TEXT EXCERPT:
Walking along a narrow, meandering path, the group makes its way up the mountain. Trackers, who left the tour's starting point an hour earlier, spot the gorillas and inform Gaad via walkie-talkie.
Martha Robbins, biologist at the Max Planck Institute for Evolutionary Anthropology in Leipzig, knows a lot about these gorilla families. She counts the gorillas every five years to see whether wildlife conservation measures have been successful.
"Sure, for those gorillas that are visited every day you can easily say if their population has declined or increased," Robbins explains. "But half of these animals are not accustomed to humans. They live in the middle of the park, we don't see them and we don't know what's going on."
Last year, Robbins and her team combed the woods, looking for gorillas and collecting samples of their feces. They covered a lot of terrain. The national park stretches along for 330 square kilometers (205 square miles).
The team focused their efforts on finding sleeping nests. Gorillas sleep on the ground and build a new nest every night. The researchers gathered feces from those nests, which they used to create a catalogue of gorilla DNA samples in the lab. Robbins expects the results from this genetic analysis by the end of this year. The information will help her determine how many gorillas are living in the national park. Each gorilla has a unique DNA signature and a tally of individuals will indicate whether the population is in decline.
After walking for more than an hour, Gaad and his group of tourists arrive at their destination. They have climbed to an elevation of 1,800 meters (6,000 feet). The well-kept walking trail gives way to more difficult terrain. Kathrin and Teresa push through thick underbrush, climb over fallen trees and fight off huge ants.
"These three boys here are the trackers", Gaad introduces three additional guides who have joined the group after a break. "They have found the gorillas and will now lead us to them." The tourists get excited and pull out their cameras. The first gorilla has already approached the group and is now lying in the grass nearby. Teresa excitedly takes a couple pictures.

ENTRIES SUPPLIED:

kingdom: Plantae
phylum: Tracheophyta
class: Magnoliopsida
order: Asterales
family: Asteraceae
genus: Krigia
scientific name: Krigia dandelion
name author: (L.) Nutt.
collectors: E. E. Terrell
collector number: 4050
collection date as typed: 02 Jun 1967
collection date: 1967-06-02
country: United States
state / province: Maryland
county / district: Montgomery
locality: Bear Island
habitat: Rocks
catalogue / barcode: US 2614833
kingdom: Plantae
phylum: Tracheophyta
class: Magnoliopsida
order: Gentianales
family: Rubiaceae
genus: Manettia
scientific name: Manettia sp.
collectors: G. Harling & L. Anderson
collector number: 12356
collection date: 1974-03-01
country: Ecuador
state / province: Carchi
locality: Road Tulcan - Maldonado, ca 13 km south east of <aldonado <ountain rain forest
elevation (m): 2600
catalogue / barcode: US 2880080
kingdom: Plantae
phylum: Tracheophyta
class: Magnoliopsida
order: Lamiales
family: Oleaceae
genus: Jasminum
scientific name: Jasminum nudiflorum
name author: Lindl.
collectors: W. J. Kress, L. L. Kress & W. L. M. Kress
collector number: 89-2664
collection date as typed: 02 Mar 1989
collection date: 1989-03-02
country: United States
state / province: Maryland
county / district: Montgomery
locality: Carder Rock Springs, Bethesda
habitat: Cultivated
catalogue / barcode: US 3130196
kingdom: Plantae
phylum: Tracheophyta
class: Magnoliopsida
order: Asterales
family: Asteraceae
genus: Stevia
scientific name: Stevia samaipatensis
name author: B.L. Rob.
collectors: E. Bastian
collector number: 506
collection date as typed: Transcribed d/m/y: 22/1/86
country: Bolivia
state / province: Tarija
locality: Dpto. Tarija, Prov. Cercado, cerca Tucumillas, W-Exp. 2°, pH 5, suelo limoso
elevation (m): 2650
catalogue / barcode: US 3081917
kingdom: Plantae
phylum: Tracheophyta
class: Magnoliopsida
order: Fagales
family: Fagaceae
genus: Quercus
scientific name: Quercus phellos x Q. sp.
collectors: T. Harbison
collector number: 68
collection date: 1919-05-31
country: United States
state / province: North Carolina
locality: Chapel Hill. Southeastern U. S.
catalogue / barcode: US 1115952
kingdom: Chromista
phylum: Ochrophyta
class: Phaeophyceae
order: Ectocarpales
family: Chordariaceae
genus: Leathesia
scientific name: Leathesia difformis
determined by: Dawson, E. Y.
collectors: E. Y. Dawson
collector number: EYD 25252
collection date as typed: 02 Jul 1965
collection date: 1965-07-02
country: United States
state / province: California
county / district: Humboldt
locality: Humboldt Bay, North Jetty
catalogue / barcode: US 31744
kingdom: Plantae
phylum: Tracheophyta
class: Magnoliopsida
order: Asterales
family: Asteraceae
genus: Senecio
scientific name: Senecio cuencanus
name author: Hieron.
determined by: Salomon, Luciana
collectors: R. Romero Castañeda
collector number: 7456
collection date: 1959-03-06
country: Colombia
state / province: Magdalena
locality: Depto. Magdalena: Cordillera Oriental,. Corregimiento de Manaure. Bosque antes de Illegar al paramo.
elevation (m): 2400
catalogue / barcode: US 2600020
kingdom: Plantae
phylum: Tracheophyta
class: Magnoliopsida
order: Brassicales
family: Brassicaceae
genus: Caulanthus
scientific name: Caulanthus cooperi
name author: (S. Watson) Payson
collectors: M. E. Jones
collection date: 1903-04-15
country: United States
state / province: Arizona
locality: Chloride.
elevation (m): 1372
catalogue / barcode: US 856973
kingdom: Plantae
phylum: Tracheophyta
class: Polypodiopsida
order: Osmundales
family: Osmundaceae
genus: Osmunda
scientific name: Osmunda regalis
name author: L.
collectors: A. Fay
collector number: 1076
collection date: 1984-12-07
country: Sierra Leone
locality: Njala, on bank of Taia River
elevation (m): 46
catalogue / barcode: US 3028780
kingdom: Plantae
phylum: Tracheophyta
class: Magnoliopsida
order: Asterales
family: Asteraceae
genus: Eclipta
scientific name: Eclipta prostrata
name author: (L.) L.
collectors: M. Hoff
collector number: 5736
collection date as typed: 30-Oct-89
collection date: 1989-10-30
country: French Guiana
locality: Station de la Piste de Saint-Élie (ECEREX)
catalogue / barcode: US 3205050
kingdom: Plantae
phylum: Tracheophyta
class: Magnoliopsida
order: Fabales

WORK TO BE COMPLETED: Pick up the gorilla trekking text right after its last sentence and carry on from there.

WRITTEN ANSWER:
One by one, the tourists approach the small family of gorillas. They kneel down and take pictures. Gaad cuts the brush with his machete so that the tourists can get a better view. The gorillas don't seem to be disturbed by their human audience, but is this close contact healthy for the endangered animals?
The gorillas eat a bit less when tourists are around, biologist Robbins says, but apart from that, she says their behavior has not changed. "We don't see any signs of a lower birth rate, for example," she explains.
"If anything, those gorillas who are accustomed to humans are better off than unaccustomed groups since they are visited every day and closely monitored."
After exactly one hour, Gaad pushes the group to leave. One last snapshot and then it is time push back through the thick underbrush.
"It was really impressive," Teresa says enthusiastically. "Now I can understand why Dian Fossey spent day and night with these animals." Dian Fossey was a primatologist and behavioral scientist from the United States who fought for the protection of the mountain gorillas until she was murdered in 1985.
The population of mountain gorillas has recovered somewhat since the 1980s but Robbins wants conservation work to continue. "Even if their population is rising, we shouldn't be self-satisfied and think we don't have to worry about them anymore," she says. "Their habitat is very small and there are so few of them that we still need to be extremely careful. We need to continue trying to protect them."